Chapter 10
Performance Analysis of Pushlike Movements
 
Pages 366-367: Questions # 1 to 8 inclusive [answers in bold print]

1.    Perform a vertical jump with the nonreaching arm held at the side throughout the jump and the reaching arm held above the head.  Measure the jump.  Repeat the jump, swinging both arms upward just before takeoff.
       a.    Explain any difference between the two techniques in regard to the height of the projection.
       b.    What is the acceleration-deceleartion pattern during the ROM of the arms relative to the extension of the hips?
       c.    Does a sequence of segmental rotations occur during the jump, or are the rotations simultaneous?

a.    The height of projection of the body using an arm swing should be greater than the height attained when not upward causes a downward reaction of the body.  The greater force upward by the ground, in reaction to this greater downward force, adds to the projection velocity of the body, and hence, to the greater hegith attained.  According to the transfer of momentum concept:  the arms acquire momentum as they accelerate upward; when the arm movement decelerates or stops, this momentum is transferred to the total body; and the total body wil take on the momentum of the arms.  Of course, isnce the body has a much greater mass than the arms, it will not assume as great a velocity as the arms had.

b.    The acceleration pattern of the arms may be difficult for the student to observe, compared to the acceleration of hip extension.  The arms should begin their upward acceleration of hip extension.  The arms should begin their upward accleration before the hips begin to extend, and the hips should continue to acclerate as the arms begin to decelerate (approximately 90 degrees flexion).

c.    A distinct sequencing of the jumping pattern may be observed through the use of electrogoniometry and a force plate.  The jump is initated bye arm swing, followed by the extension of the trunk about the hip joints, followed by the simultaneous extensions of the hip and knee joints, and, finally, by plantar flexion of the ankles.

2.    Stand on a scale in anatomical position.  From this position, perform the following actions while watching the weight indicator: (a) flex the elbows quickly, (b) flex the shoulder joints slowly, (c) flex the shoulder joints rapidly, (d) quickly flex the hips, knees, and ankles, (e) from a half-squat position, extend the hip, knee, and ankle joints rapidly.  Explain the reactions of the scale in this experiment in terms of acceleration and deceleration of the segments.  Relate this to the weighting and unweighting of the lower segments and the upward reaction force created at the feet.

The magnitude of the reaction force at the feet will depend on the amount of mass being accelerated upward and the magnitude of the acceleration of that mass.  The greater the mass being accelerated upward, the greater will be the reaction force at the feet, and the greater will be the increase in the scale reading.  The greater upward accelration of the segments, the greater will be the reaction force at the feet, and the greater will be the scale reading.  During the middle of the range of motion of the segments, the scale reading should decrease and possibly reach zero.  This is indicative of the deceleration of the segments, the transfer of momentum to the total body, and the resulting "unweighting" of the body.

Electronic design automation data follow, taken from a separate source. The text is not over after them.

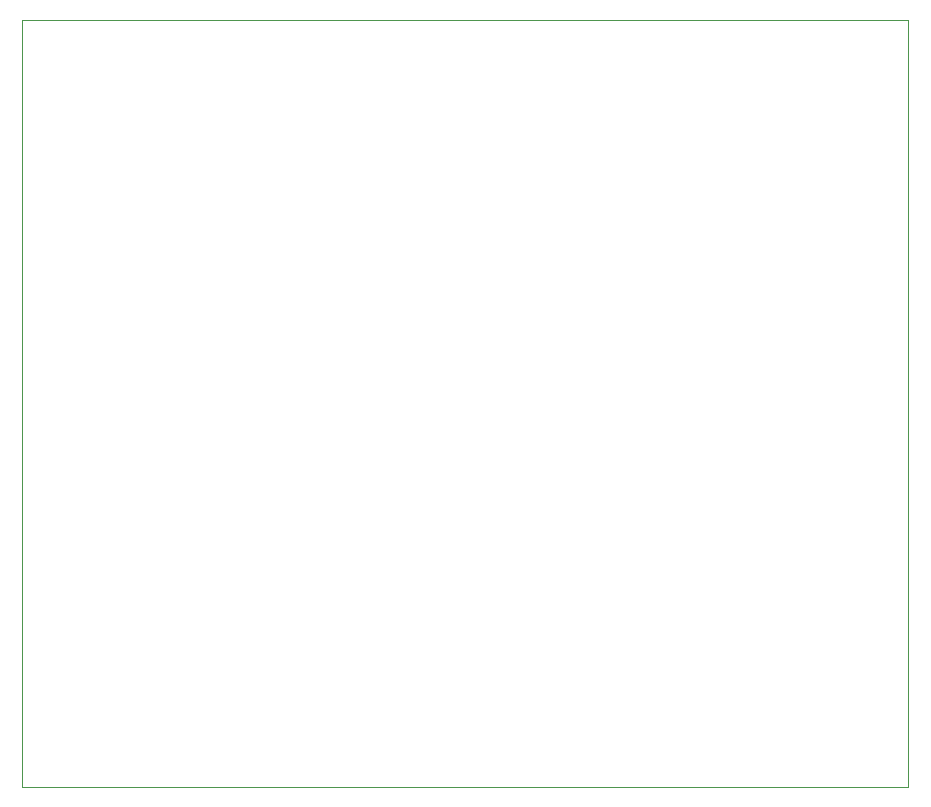
<source format=gbr>
%TF.GenerationSoftware,KiCad,Pcbnew,9.0.1*%
%TF.CreationDate,2025-04-22T18:06:14+02:00*%
%TF.ProjectId,electro-maticv,656c6563-7472-46f2-9d6d-61746963762e,rev?*%
%TF.SameCoordinates,Original*%
%TF.FileFunction,Profile,NP*%
%FSLAX46Y46*%
G04 Gerber Fmt 4.6, Leading zero omitted, Abs format (unit mm)*
G04 Created by KiCad (PCBNEW 9.0.1) date 2025-04-22 18:06:14*
%MOMM*%
%LPD*%
G01*
G04 APERTURE LIST*
%TA.AperFunction,Profile*%
%ADD10C,0.050000*%
%TD*%
G04 APERTURE END LIST*
D10*
X120000000Y-155000000D02*
X45000000Y-155000000D01*
X120000000Y-90000000D02*
X120000000Y-155000000D01*
X45000000Y-90000000D02*
X120000000Y-90000000D01*
X45000000Y-155000000D02*
X45000000Y-90000000D01*
M02*

</source>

Note:  If a simple bath scale is used, the dial of numbers will rotate rapidly with fast movemnts and slowly with very slow movements, and the numbers will never be discernible  Therefore, the student should be instructed to watch for the immediate directional change of the dial as being indicative of greater or smaller ground reaction force.

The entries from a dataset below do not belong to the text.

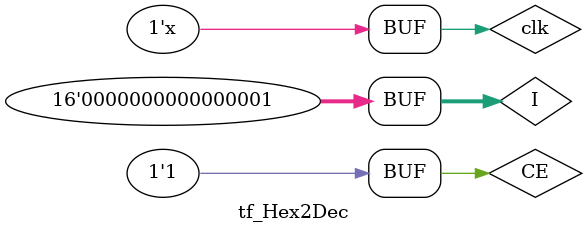
<source format=v>
`timescale 1ns / 1ps
module tf_Hex2Dec;

	// Inputs
	reg [15:0] I;
	reg clk;
	reg CE;
	wire [15:0] B;
	wire [3:0] TC; 
	wire [3:0] CEO;

	// Outputs
	wire [15:0] O;

	// Instantiate the Unit Under Test (UUT)
	Hex2Dec uut (
		.I(I), 
		.O(O), 
		.clk(clk), 
		.B(B), .TC(TC), .CEO(CEO),
		.CE(CE)
	);

	initial begin
		// Initialize Inputs
		I = 0;
		clk = 0;
		CE = 0;
	end
      
		
	initial begin
	#30 CE = 1;
	end
	
	initial begin
	#100 I = 16'h1;
	#100 I = 16'h2;
	#100 I = 16'h9;
	#100 I = 16'hA;
	#100 I = 16'h1A;
	#100 I = 16'hAA;
	#100 I = 16'hFF;
	#100 I = 16'h1;
	end
	
	always #10 clk = !clk; 
endmodule


</source>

3.    Complete this sentence:  Whenever the free end of a kinetic link system is more massive than the fixed end, the system is called a ______ kinetic chain.

Closed Kinetic Chain

4.    Compare the force and veleocity components and the power requirements of a bench press and a snatch lift.

                                    Bench Press            vs.            Snatch Lift
Force component             higher                                    lower
Velocity compoment:        lower                                    higher
Power component:            lower                                    higher

5.    What three mechanical purposes do pushlike activities fall into?

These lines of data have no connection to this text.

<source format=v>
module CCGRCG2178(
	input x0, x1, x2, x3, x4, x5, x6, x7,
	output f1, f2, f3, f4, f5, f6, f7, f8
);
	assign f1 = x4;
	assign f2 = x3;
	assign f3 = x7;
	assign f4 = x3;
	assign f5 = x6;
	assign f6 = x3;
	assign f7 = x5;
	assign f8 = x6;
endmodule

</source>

Achieve maximum force (e.g.  to manipulate lots of resistance), achieve maximum power (e.g. to project for maximum horizontal distances), to achieve accuracy.

6.    Explain the power transfer of uniarticulate and biarticulate muscles in jumping.

According to a study by F.E.Z. ajar (1993), the uniarticulate muscles of the lower extremity produce most of the power in jumping while the biarticulate muscles provide the coordination of the sequencing of the segmental rotations.

7.    Describe the similarities and differences between jumping patterns of mature jumpers and young children.

Both mature jumpers and young jumpers follow a similar pattern of force application.  However, the young jumpers have less strength, balance, perception, and motivation.

8.    Discuss the mechanical factors important in successfully producing an accuracy-type activity.

- consistency of movements
-straight line motion just prior to during and just after release/impact
-solely a rectilinear path when projecting for a short distance
-changing from a curvilinear path to a rectilinear path just prior to and during release/upright when projecting for accuracy -when speed enhances the performance of the task.